Il nitrito di sodio è una sostanza naturale che ha funzione antibatterica ed antimicrobica, questo vuol dire che impedisce il deterioramento dell’insaccato stesso. Nonostante sia naturale è una sostanza che a contatto con il calore può diventare nociva per l’organismo. La legge infatti impone che questa sostanza rimanga in un limite massimo di 6 per mille mg, quantità innocua per il nostro organismo. Un altro additivo che puoi trovare nel würstel è il glutammato che invece, a differenza del nitrito, può essere sostituito.

La funzione del glutammato è quella di esaltare la sapidità dell’alimento ma se da un lato fa sembrare tutto più sapido, dall’altro rende i gusti troppo simili tra loro.

Il glutammato monosodico potrebbe essere sostituito con estratti di lievito.

I budelli invece…

Anche sui budelli c’è da discutere perché, se non sono naturali, sarebbe bene toglierli prima della cottura.

Come riconosci un budello naturale da uno che non lo è?

Semplice, quello naturale fa “SCROC” quando lo addenti mentre quello artificiale non lo senti…

I budelli naturali in genere sono o di agnello o di maiale.

Che carne trovo all’interno dei würstel?

I würstel possono di certo essere fatti con vari tipi di carne, i più classici sono di pollo e di suino ma li troviamo ad esempio anche con vitello e carne di cervo (li ho comprati al mercatino e credimi sono divini).

Quello che a mio avviso è importante non è tanto che tipo di carne contengono quanto se si tratta di “carne separata meccanicamente” o meno. Questo perché un würstel che riporta la sigla CSM, è un prodotto ottenuto da polpa estratta in maniera meccanica dalle carcasse, giusto per sprecare meno elementi possibili dell’animale.

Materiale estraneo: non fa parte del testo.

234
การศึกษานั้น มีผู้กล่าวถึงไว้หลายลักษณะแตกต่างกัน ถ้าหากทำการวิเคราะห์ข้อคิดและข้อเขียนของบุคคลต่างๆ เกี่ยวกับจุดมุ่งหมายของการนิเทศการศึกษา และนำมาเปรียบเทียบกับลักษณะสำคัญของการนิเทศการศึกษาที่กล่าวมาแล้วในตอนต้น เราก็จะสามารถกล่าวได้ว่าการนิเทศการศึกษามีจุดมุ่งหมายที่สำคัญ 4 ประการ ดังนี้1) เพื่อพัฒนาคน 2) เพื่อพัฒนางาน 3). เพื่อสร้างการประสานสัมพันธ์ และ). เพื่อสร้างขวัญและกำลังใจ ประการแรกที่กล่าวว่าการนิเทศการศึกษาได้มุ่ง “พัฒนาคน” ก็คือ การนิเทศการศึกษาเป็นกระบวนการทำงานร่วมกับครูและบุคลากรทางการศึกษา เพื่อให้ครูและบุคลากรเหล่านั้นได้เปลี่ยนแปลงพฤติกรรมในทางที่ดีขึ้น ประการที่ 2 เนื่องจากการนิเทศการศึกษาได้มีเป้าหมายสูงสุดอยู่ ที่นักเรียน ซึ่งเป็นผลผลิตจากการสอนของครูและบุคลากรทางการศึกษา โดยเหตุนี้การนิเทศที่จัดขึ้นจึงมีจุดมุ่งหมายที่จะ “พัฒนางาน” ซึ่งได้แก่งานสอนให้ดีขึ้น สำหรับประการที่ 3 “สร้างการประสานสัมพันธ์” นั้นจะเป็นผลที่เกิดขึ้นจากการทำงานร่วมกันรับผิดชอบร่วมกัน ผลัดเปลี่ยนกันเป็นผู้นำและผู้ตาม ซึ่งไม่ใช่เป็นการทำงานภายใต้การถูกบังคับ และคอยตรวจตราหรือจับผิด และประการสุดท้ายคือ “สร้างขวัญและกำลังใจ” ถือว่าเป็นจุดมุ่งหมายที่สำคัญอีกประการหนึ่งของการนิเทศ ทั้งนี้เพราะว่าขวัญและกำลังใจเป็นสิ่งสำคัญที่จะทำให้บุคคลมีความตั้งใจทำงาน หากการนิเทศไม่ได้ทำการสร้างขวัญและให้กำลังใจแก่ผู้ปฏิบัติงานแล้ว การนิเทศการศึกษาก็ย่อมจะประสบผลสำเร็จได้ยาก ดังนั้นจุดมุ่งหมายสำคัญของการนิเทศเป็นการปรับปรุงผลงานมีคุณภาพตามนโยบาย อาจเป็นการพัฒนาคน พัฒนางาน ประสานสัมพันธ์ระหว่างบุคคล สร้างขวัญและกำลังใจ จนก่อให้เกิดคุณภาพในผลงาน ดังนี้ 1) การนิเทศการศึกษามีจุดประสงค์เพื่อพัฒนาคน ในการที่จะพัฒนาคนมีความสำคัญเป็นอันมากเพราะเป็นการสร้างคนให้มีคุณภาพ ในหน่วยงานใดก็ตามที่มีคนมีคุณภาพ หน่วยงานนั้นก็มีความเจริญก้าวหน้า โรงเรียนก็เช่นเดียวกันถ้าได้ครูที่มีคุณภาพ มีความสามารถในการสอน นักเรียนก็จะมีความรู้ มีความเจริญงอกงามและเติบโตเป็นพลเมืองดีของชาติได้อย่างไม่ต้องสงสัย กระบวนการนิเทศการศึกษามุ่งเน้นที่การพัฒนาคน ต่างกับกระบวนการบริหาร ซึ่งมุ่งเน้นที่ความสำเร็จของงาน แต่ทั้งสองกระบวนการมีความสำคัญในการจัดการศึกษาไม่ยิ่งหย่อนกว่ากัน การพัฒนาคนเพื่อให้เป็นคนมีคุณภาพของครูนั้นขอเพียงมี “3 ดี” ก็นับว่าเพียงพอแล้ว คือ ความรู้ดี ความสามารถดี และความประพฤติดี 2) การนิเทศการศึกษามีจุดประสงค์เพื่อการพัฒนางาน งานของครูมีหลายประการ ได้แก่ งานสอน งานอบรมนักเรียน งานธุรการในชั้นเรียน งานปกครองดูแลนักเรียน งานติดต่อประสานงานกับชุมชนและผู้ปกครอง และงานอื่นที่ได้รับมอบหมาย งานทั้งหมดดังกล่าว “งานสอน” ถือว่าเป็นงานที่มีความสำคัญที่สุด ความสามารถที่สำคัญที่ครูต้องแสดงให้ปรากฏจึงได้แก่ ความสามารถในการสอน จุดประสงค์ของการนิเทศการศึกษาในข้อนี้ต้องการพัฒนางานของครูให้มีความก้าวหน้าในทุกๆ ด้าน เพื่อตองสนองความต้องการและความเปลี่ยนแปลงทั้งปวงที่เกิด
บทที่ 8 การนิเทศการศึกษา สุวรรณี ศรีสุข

Ci sono tanti video che riguardano la CSM e alcuni sono davvero inquietanti perché mostrano un modo di lavorare, davvero lontano da quello che ci si aspetta possa rispondere alla definizione di G.M.P. (Buone pratiche di manifattura secondo l’HACCP).

Quando insegnavo all’Istituto Superiore Alberghiero F. Datini di Prato la mia materia (Tecnologia delle Trasformazioni dei prodotti di Origine animale), più volte ho mostrato alcuni di questi video ai miei studenti e devo dire che le facce che facevano le ho ancora in mente.

Quello non è il modo corretto di produrre secondo me, ma questa è la mia opinione, perché la legge italiana come quella di molti altri paesi, prevede l’uso della CSM.

Penso solo che un bravo artigiano dovrebbe usare materie prime di qualità, per distinguersi, evolversi e tutelare la salute dei suoi clienti. Questo è ciò che ogni giorno trasmettiamo in AMI.

E per finire….

I würstel ai giorni d’oggi sono diffusi in tutto il mondo, diversi da paese a paese a seconda delle usanze e della cultura culinaria del luogo. I würstel accompagnati da birra crauti e patate, fanno sempre una gran figura ma anche in un panino con della senape devo dire che hanno il oro perché.

Ci sono delle varietà che puoi consumare bollite mentre la maggior parte che danno il meglio di se alla brace.

Io me ne sono mangiato uno dall’impasto bianco molto speziato servito con crauti e senape….e devo dire che, complici le casette di legno, il freddo e le lucine natalizie, mi sono proprio sentito in Bavaria.